Can also confirm that we are rebuilding from source on the npm command at build time. Looking forward to your test results!

ramezrafla commented 3 years ago

@amsinha2 I'll give it a shot .. but @znewsham doesn't seem to believe it would be better

@znewsham any reason why ARM64 has more segfaults? segfaults are memory issues, how come we are getting them? Maybe we need to allocate more mem per thread?

znewsham commented 3 years ago

Hmm. Unfortunately I don't know. I've seen it not just with insufficient allocation but with timing issues in multi thread environments. So it could go either way. But that's a great starting point. Would be easy enough to change the per fiber allocation

ramezrafla commented 3 years ago

@znewsham @amsinha2 I confirm that we hit sigsev much earlier with pthread ... grrr

Maybe the solution for us is to reduce dependency on fibers hence reducing the chance of sigsev I was thinking of using raw collection methods (which are likely the biggest users of fibers) -- this will require a lot of refactoring to put async / await everywhere in my code .. still thinking

znewsham commented 3 years ago

@ramezrafla I'm not convinced that reducing fiber switching will reduce the segfaults, though it's for sure worth trying. More likely, reducing places that you explicitly create fibers (which are generally very few) or places where fibers fail to run to completion will have more impact. The code snippet above that triggers the segfault creates loads of fibers that never complete. It's unlikely that these will come up in most meteor applications, but could happen if you don't resolve a promise somewhere or set up lots of observers on the server, or a lot of immortal subscriptions on the client

ramezrafla commented 3 years ago

Thanks @znewsham What I don't get, is how come we are having this issue in ARM64 but never faced it in Intel / AMD

filipenevola commented 3 years ago

Hi, in the process of validating the current conflicts between Fibers and Node.js async_hooks I was trying to reproduce the problem reported by @rochdev here with Fibers 5.

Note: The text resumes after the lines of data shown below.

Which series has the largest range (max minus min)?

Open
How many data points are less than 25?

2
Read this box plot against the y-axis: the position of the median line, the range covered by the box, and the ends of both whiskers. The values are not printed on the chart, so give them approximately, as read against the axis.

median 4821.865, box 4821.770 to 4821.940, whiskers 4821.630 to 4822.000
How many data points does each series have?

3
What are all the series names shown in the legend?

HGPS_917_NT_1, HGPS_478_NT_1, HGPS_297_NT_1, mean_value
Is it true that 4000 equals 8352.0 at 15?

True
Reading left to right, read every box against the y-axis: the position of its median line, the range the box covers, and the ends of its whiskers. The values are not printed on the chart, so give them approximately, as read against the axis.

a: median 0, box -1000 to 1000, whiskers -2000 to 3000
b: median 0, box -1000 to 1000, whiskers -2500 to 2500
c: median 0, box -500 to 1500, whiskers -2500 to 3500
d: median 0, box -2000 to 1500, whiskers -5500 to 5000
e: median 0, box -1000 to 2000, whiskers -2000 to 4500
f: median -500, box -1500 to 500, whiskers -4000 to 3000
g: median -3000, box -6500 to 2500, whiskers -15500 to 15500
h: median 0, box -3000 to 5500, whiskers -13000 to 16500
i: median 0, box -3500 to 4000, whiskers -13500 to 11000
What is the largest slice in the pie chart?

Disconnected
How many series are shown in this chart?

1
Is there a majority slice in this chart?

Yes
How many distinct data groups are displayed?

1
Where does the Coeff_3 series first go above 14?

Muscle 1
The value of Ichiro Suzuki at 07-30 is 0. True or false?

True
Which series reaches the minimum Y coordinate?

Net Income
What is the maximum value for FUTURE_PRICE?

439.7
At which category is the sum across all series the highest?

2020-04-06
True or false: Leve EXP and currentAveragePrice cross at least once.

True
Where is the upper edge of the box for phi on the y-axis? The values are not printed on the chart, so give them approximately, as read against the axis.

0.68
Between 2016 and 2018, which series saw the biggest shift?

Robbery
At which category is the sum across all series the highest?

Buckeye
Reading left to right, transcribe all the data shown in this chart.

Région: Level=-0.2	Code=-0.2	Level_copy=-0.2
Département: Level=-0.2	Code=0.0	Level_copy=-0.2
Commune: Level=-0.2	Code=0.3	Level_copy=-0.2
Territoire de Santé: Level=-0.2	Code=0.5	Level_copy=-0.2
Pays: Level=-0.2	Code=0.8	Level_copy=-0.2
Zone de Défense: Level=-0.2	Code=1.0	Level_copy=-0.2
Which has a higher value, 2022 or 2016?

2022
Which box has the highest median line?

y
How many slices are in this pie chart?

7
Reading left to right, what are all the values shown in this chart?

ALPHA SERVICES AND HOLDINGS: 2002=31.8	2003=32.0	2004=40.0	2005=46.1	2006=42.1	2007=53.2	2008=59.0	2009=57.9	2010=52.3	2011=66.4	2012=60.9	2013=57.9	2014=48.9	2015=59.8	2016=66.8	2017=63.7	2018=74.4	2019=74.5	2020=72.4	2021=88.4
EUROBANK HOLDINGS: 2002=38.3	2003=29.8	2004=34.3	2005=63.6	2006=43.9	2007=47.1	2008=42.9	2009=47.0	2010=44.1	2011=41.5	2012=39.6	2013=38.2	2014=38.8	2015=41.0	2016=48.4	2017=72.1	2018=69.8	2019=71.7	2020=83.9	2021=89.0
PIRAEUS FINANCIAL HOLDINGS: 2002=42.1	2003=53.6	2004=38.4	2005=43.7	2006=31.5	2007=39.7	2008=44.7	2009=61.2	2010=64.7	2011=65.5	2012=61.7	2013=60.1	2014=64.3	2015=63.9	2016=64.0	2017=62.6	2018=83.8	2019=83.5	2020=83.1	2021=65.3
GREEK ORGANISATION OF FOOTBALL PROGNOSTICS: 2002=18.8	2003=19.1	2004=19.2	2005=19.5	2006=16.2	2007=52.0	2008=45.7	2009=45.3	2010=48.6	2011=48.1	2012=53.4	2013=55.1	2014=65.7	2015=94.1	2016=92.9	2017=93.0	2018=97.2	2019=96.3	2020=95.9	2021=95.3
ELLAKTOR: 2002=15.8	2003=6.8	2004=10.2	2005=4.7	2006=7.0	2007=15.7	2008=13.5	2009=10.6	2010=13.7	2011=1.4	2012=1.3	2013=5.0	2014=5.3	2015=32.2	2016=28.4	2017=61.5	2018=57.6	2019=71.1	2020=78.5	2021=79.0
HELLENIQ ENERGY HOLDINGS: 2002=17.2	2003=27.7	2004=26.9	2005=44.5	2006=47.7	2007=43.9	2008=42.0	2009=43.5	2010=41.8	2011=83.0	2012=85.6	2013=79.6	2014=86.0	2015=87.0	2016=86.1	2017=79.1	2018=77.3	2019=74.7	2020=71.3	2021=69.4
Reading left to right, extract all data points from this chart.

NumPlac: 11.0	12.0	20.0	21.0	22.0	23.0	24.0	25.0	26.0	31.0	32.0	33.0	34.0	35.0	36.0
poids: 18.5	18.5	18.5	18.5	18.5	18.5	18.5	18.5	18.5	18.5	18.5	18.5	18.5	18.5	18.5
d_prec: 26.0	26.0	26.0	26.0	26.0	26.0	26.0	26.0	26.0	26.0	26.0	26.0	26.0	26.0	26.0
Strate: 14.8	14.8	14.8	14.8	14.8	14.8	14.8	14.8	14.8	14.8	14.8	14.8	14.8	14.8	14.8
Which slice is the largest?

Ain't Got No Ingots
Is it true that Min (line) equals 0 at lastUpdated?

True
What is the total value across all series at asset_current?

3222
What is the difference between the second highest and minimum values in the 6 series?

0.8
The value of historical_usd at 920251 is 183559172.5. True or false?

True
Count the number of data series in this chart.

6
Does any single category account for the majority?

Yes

I believe I'm doing something wrong as I was expecting to get TypeError: Cannot read property 'Symbol(kResourceStore)' of undefined but I'm not getting any error.

My reproduction is here. This is a very small Node.js program simulating a Web server and using Fibers to store the userId.

Any clues?

filipenevola commented 3 years ago

This discussion is going to continue here

Now we are going to use GitHub Discussions in the main Meteor repository and there I just proposed a plan to change the Async execution in Meteor.